SET PROBLEM:
In the text on interrogation and torture, copy the passage starting with "If someone doesn't" and going on through "be meaningfully answered.", substituting "unsuccessful" for "ineffective".

SOURCE EXTRACT:
..........

If someone "talks" you can definitively answer the first part: Yes, my techniques were effective. But you can never know the answer to the second part (was it no more brutal than it must be). How can you possibly measure which turn of the thumbscrew or hour of sleep deprivation was the "tipping point" that got your result, and after which additional torture was simply extraneous?
If someone doesn't talk, you can kind of answer the first part: No, my techniques were not effective. But you have no practical way of knowing whether they were ineffective because they were inadequate or whether they were ineffective because the subject simply didn't have the information to give.
Either way, I can't think of any case in which the question (as formulated) could be meaningfully answered.
A question back: If, as you suggest, the real question is whether we are doing things "right," how is that compatible with the statement that "'real' torture, that practiced by truly repressive regimes, is beyond the pale."
Why? What if 'real' torture could be shown to meet your criteria: Effective, and no more brutal then necessary (even if that brutality is way up the scale). Wouldn't you have to endorse it then? Isn't it possible that some people just cannot be broken by "torture lite?" In which case "brutal torture" would be, under your formulation, permissible?

..........

MATERIAL SUPPLIED:
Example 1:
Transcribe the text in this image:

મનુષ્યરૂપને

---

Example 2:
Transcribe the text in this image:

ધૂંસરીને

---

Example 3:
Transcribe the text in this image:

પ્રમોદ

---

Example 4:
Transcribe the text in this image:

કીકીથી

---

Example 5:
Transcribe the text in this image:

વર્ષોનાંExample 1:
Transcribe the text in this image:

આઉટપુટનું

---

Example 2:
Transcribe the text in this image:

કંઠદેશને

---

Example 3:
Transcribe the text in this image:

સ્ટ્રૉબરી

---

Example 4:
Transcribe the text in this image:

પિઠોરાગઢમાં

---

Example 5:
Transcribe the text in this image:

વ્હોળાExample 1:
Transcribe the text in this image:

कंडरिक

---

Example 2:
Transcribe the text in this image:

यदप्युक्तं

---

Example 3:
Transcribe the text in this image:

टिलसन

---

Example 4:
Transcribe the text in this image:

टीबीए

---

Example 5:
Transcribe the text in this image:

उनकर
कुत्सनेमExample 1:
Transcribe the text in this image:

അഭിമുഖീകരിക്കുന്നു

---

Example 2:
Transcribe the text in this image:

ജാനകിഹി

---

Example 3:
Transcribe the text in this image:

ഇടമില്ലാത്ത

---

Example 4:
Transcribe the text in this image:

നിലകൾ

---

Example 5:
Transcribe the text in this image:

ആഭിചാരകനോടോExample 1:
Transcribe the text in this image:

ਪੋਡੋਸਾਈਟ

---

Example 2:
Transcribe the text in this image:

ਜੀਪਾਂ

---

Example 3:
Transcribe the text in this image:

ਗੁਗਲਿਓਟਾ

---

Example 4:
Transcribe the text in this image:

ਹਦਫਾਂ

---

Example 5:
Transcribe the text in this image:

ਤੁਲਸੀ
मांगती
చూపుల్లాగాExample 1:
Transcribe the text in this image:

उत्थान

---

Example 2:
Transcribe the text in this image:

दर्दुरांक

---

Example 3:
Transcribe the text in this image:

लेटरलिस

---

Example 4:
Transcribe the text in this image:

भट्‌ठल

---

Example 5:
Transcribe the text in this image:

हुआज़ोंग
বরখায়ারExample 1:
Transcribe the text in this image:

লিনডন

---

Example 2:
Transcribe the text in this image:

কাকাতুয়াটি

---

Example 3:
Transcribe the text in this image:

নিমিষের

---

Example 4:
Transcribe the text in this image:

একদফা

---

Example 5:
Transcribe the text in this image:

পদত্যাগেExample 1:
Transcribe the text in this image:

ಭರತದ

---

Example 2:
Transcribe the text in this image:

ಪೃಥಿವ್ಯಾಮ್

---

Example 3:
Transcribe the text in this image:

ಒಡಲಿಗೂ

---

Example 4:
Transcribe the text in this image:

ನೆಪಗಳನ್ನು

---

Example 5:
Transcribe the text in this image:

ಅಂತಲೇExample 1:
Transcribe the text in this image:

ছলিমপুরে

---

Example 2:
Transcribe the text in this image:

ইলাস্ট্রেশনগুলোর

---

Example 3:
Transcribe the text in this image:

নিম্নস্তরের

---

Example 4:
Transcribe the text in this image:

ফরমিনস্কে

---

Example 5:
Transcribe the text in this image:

..........

FINAL RESULT:
If someone doesn't talk, you can kind of answer the first part: No, my techniques were not effective. But you have no practical way of knowing whether they were unsuccessful because they were inadequate or whether they were unsuccessful because the subject simply didn't have the information to give.
Either way, I can't think of any case in which the question (as formulated) could be meaningfully answered.